- _EXTRACTED TEXT_
------------
For Zuckermann, diversity is beautiful. This is no abstract aesthetic principle, but a premise of his life’s work. His ninth-floor office at the Unversity of Adelaide’s North Terrace campus is a small shrine to diversity. Its walls are papered with printouts of his favourite words: mamihlapinatapai, “a look shared by two people, each wishing that the other will offer something that they both desire but are unwilling to suggest or offer themselves”, from Tierra del Fuego’s Yaghan language; nakhur, “a camel who will only give milk if you tickle her nostrils”, from Persian; and tingo, “to take all the objects from your neighbour’s house, one by one, by asking to borrow them, until there is nothing left”, from Rapa Nui’s Pascuense language. The depletion of the world’s languages strikes him as an aesthetic catastrophe. He quotes the late American linguist Kenneth Hale: “When you lose a language, you lose a culture, intellectual wealth, a work of art. It’s like dropping a bomb on a museum, the Louvre.” It perplexes Zuckermann that others do not share this sense of crisis: “The survival of the Tasmanian Devil is important, but what about the survival of the Palawa languages of Tasmania? Why do people not give money for languages but do give monies to the zoo?”

According to Zuckermann’s most recent figures, only 13 of the 330 Aboriginal languages spoken when Australia was colonised remain “alive and kicking”, by which he means spoken by children. In a recent paper for the journal Australian Aboriginal Studies, Zuckermann and his co-authors, Shiori Shakuto Neoh from the Australian National University and Giovanni Matteo Quer from the Hebrew University of Jerusalem, make the case for Native Tongue Title, a statute-based ex gratia compensation scheme. Aboriginal languages were lost due to what Zuckermann calls “the white fellow”; it is up to the white fellow to provide redress. Controversially, he believes that the loss of language is more severe than the loss of land, because “the land is still there, the language is not”.

Of course, the two are not mutually exclusive but profoundly interlinked. Daryn McKenny, a founder of the Miromaa Aboriginal Language and Technology Centre in New South Wales, has said that “our languages are as diverse as our people are themselves, they are a true expression of one’s thoughts, feelings and emotions, they connect us to the land and to the stars like no other, but most of all they guide us and they heal us”. In her 1993 Boyer lecture, the Aboriginal linguist Jeanie Bell explained that “our languages are the voices of the land, and we are the carriers of the language”. Zuckermann acknowledges this with his own version of the Aboriginal flag, in which the yellow of the sun is replaced by the pink of langue, or tongue, lying between the black of the people and the red of the land: “because language is in fact the mouth of both the land and the people in many Aboriginal spiritualities”.

Once spoken throughout South Australia’s Eyre Peninsula, the Barngarla language died out in the 1960s. After locating a Barngarla dictionary from 1844, compiled by a Lutheran missionary, Zuckermann saw that the language could be reclaimed. But he would not go further without the approval of its traditional owners: “This is a rule. It’s their language. I am a facilitator.” He made contact with the Barngarla Council, and in 2012 five of its members came to see him in Adelaide.

“I have this kind of idea,” he told them. “Not a dream but a possible dream. Your beautiful language is no longer spoken, and I have this idea maybe it is possible to reclaim it.” They listened carefully, and then, “to my great surprise and my great happiness, they told me, ‘We have been waiting for you for 50 years.’”
------------
- _PROVIDED DATA_
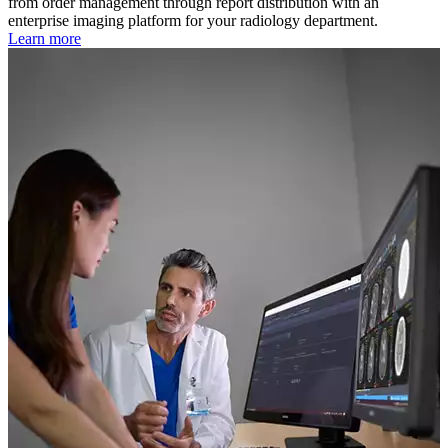
from order management through report distribution with an
enterprise imaging platform for your radiology department.
Learn more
------------
- _TASK TO COMPLETE_
Continue the text about Zuckermann's work reviving Aboriginal languages, starting after its last sentence.

- _ANSWER SPACE_
Patricia Dare was a small child when she was taken to the Plymouth Brethren–run Umeewarra Mission in Port Augusta. A softly spoken woman, she remembers “talking language” as a girl, before being fostered to an English couple who were “really nice, treated us as if we were their own children”, but “didn’t want us to speak language, I supposed because they didn’t know what we were talking about. So we gradually forgot it, and it sort of felt strange, you know?”

In a 2013 article for the Australian, Dare’s nephew Stephen Atkinson describes the parallel story of his mother, Maureen, who arrived at Umeewarra Mission aged eight. Forbidden to speak Barngarla, she was no longer “able to put a sentence together” by the time she left. (Children, with their neuroplasticity, are not only great learners but also great forgetters.) Some years later, on a visit to the mission, she overheard the missionaries speaking to the children in indigenous languages. They acknowledged that they had previously done the wrong thing and were now “promoting the speaking of language on the mission in later years, even against government policy”.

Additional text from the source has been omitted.